=== MATERIAL PROVIDED ===
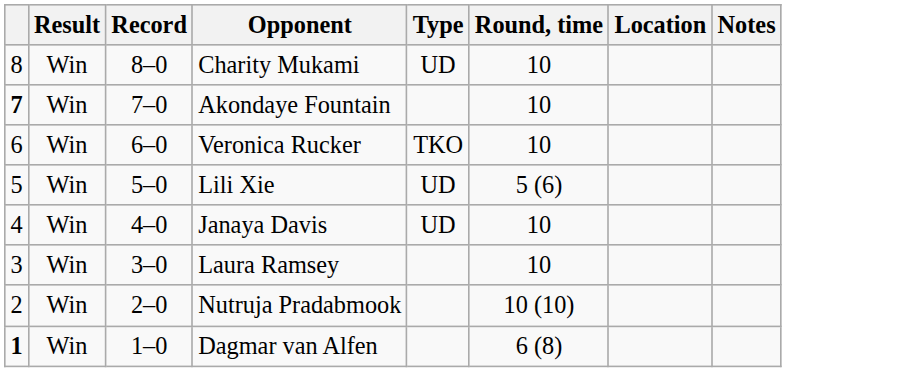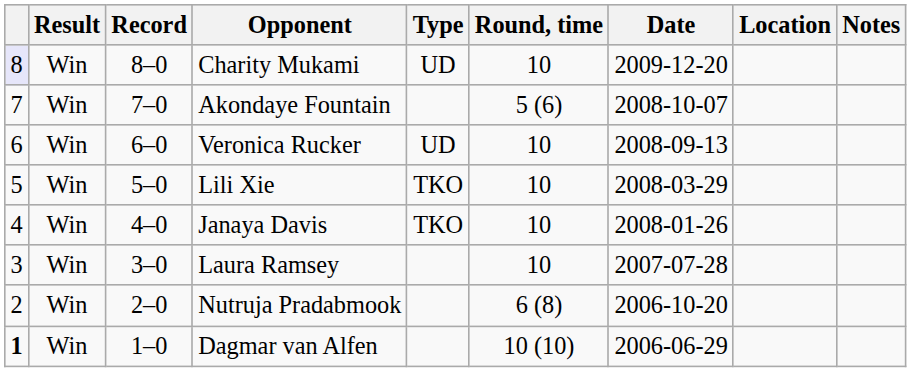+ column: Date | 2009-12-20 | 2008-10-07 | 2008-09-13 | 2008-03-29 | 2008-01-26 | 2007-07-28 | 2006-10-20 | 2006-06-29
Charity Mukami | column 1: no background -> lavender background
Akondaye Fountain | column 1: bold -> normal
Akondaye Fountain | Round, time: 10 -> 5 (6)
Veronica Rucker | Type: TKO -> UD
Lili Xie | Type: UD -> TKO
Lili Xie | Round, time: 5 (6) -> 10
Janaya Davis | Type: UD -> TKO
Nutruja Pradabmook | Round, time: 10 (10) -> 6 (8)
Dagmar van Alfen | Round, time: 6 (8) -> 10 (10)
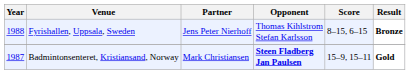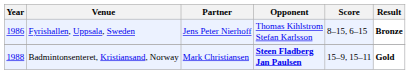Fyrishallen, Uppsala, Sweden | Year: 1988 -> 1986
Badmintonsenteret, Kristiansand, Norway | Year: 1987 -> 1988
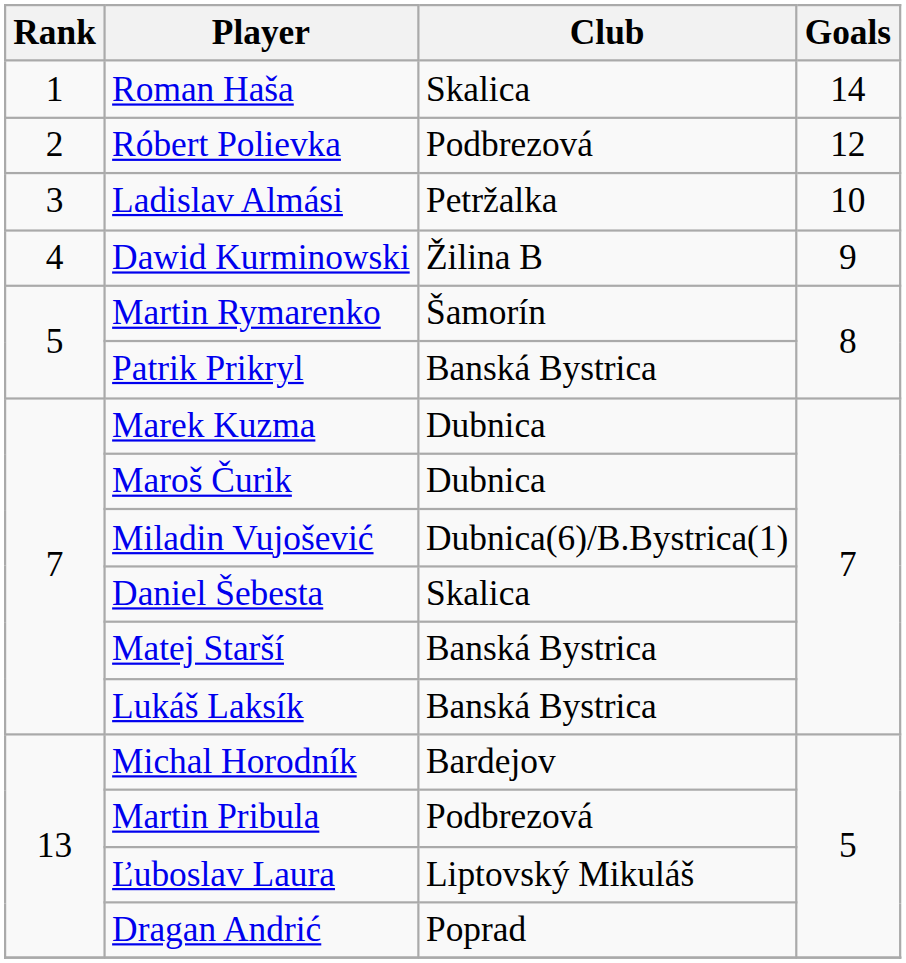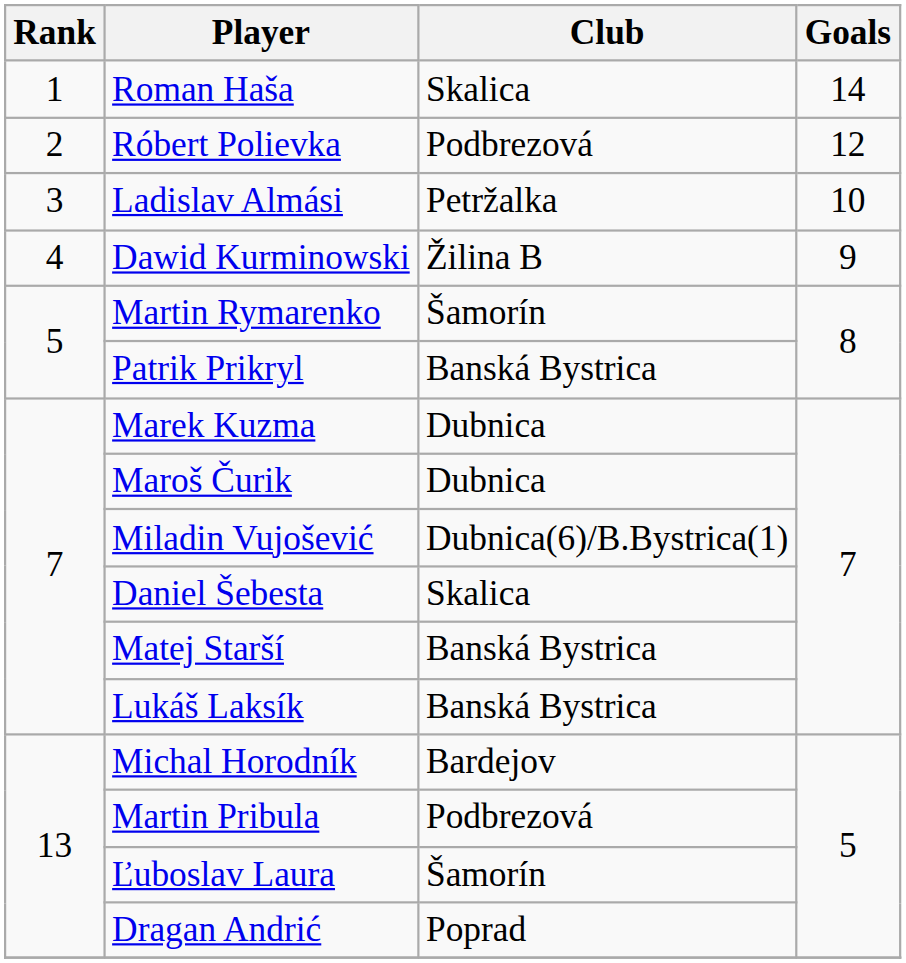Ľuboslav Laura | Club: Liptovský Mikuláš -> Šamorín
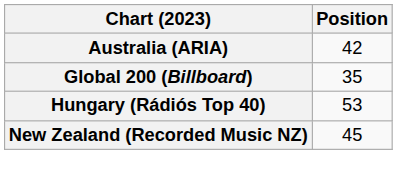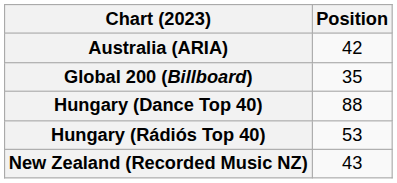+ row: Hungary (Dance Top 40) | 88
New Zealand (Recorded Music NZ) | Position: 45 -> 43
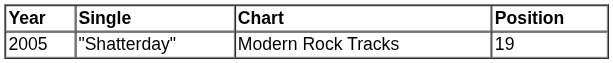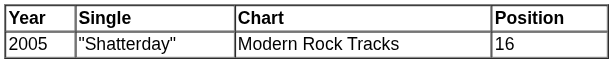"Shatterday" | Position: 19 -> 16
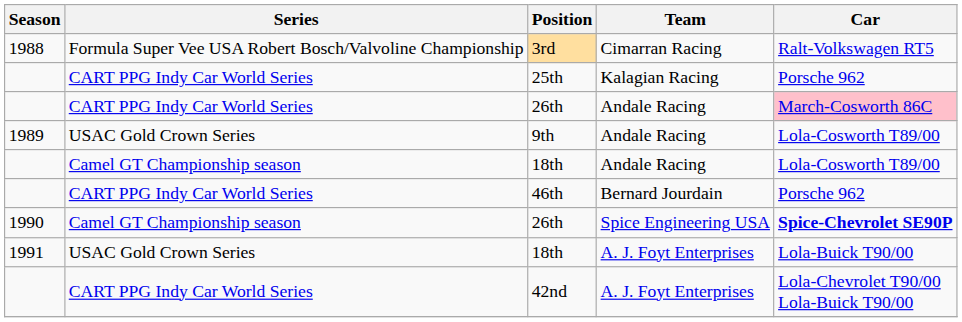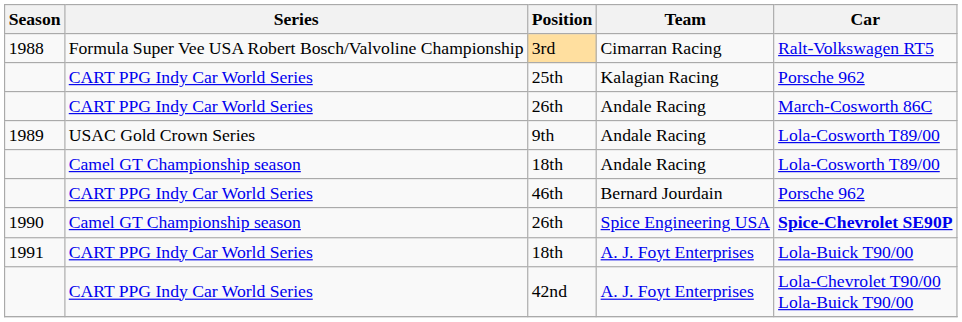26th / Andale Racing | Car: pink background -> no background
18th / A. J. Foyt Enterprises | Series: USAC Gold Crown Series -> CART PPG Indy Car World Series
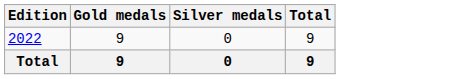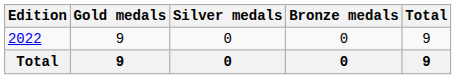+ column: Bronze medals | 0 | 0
===
*EXERCISE*: Return every line of the material above unchanged and leave out the pictures.

*EXERCISE SOLUTION*:
+ column: Date | 2009-12-20 | 2008-10-07 | 2008-09-13 | 2008-03-29 | 2008-01-26 | 2007-07-28 | 2006-10-20 | 2006-06-29
Charity Mukami | column 1: no background -> lavender background
Akondaye Fountain | column 1: bold -> normal
Akondaye Fountain | Round, time: 10 -> 5 (6)
Veronica Rucker | Type: TKO -> UD
Lili Xie | Type: UD -> TKO
Lili Xie | Round, time: 5 (6) -> 10
Janaya Davis | Type: UD -> TKO
Nutruja Pradabmook | Round, time: 10 (10) -> 6 (8)
Dagmar van Alfen | Round, time: 6 (8) -> 10 (10)
Fyrishallen, Uppsala, Sweden | Year: 1988 -> 1986
Badmintonsenteret, Kristiansand, Norway | Year: 1987 -> 1988
Ľuboslav Laura | Club: Liptovský Mikuláš -> Šamorín
+ row: Hungary (Dance Top 40) | 88
New Zealand (Recorded Music NZ) | Position: 45 -> 43
"Shatterday" | Position: 19 -> 16
26th / Andale Racing | Car: pink background -> no background
18th / A. J. Foyt Enterprises | Series: USAC Gold Crown Series -> CART PPG Indy Car World Series
+ column: Bronze medals | 0 | 0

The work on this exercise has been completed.